Required task 1: In the entries below, give the part that opens with the line containing "Return results in" and runs through the end of the entries as a JSON list of strings, one per line, with blank lines left out.

Text:

════

- Cover of the first volume

絶対彼氏。 (Zettai Kareshi)
- Genre: Romance
- Written by: Yuu Watase
- Published by: Shogakukan
- English publisher: AUS: Madman Entertainment; NA: Viz Media; SG: Chuang Yi;
- Magazine: Shōjo Comic
- Original run: March 25, 2003 – February 25, 2005
- Volumes: 6
- Absolute Boyfriend (2008, Japan); Absolute Boyfriend (2012, Taiwan); My Absolute Boyfriend (2019, South Korea);

= Absolute Boyfriend =

Japanese manga series

Absolute Boyfriend (絶対彼氏。, Zettai Kareshi) is a Japanese manga series written and illustrated by Yuu Watase, first serialized in Shōjo Comic. Chuang Yi licensed it for an English release in Singapore, with the first volume released in March 2005. Viz Media licensed the series for an English release in North America, serializing the series in its Shojo Beat manga anthology as well as releasing the volumes.

The manga series was adapted into an 11-episode live-action drama series that aired in Japan in 2008. A 13-episode Taiwanese adaption aired in 2012, and a 40-episode South Korean adaptation aired in 2019 under the title My Absolute Boyfriend.

════

Required task 2: List every English-language publisher named in the manga article, each with the region given for it.

[Outline records]
════

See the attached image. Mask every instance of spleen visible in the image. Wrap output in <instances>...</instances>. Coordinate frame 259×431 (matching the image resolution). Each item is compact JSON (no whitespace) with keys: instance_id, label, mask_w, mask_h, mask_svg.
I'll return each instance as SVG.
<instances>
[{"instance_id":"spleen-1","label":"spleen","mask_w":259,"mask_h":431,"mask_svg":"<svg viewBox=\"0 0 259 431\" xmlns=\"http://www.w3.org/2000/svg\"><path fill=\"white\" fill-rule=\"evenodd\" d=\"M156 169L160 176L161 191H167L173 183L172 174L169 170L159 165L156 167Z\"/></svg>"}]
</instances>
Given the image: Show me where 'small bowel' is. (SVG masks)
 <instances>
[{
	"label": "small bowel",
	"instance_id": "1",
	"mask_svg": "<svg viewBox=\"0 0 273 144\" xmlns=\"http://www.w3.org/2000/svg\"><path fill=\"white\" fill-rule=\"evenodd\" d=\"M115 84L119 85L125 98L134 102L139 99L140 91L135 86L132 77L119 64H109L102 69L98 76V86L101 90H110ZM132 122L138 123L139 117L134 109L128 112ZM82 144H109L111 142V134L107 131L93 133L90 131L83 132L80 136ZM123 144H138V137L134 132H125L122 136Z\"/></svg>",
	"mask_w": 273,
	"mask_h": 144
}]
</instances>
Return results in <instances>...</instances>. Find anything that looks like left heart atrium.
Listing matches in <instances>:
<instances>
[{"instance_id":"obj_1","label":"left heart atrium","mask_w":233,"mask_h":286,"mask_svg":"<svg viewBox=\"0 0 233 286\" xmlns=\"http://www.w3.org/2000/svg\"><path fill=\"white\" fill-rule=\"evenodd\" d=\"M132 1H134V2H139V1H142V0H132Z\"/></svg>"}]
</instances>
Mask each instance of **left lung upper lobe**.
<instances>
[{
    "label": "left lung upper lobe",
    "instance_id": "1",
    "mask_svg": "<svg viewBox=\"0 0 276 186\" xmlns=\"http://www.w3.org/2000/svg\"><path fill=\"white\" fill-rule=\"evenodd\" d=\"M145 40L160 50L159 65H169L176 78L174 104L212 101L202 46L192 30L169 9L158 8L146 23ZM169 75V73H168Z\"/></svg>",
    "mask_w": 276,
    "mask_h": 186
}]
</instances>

════

Final result 1:
[
  "Return results in <instances>...</instances>. Find anything that looks like left heart atrium.",
  "Listing matches in <instances>:",
  "<instances>",
  "[{\"instance_id\":\"obj_1\",\"label\":\"left heart atrium\",\"mask_w\":233,\"mask_h\":286,\"mask_svg\":\"<svg viewBox=\\\"0 0 233 286\\\" xmlns=\\\"http://www.w3.org/2000/svg\\\"><path fill=\\\"white\\\" fill-rule=\\\"evenodd\\\" d=\\\"M132 1H134V2H139V1H142V0H132Z\\\"/></svg>\"}]",
  "</instances>",
  "Mask each instance of **left lung upper lobe**.",
  "<instances>",
  "[{",
  "    \"label\": \"left lung upper lobe\",",
  "    \"instance_id\": \"1\",",
  "    \"mask_svg\": \"<svg viewBox=\\\"0 0 276 186\\\" xmlns=\\\"http://www.w3.org/2000/svg\\\"><path fill=\\\"white\\\" fill-rule=\\\"evenodd\\\" d=\\\"M145 40L160 50L159 65H169L176 78L174 104L212 101L202 46L192 30L169 9L158 8L146 23ZM169 75V73H168Z\\\"/></svg>\",",
  "    \"mask_w\": 276,",
  "    \"mask_h\": 186",
  "}]",
  "</instances>"
]

Final result 2:
- Madman Entertainment (Australia)
- Viz Media (North America)
- Chuang Yi (Singapore)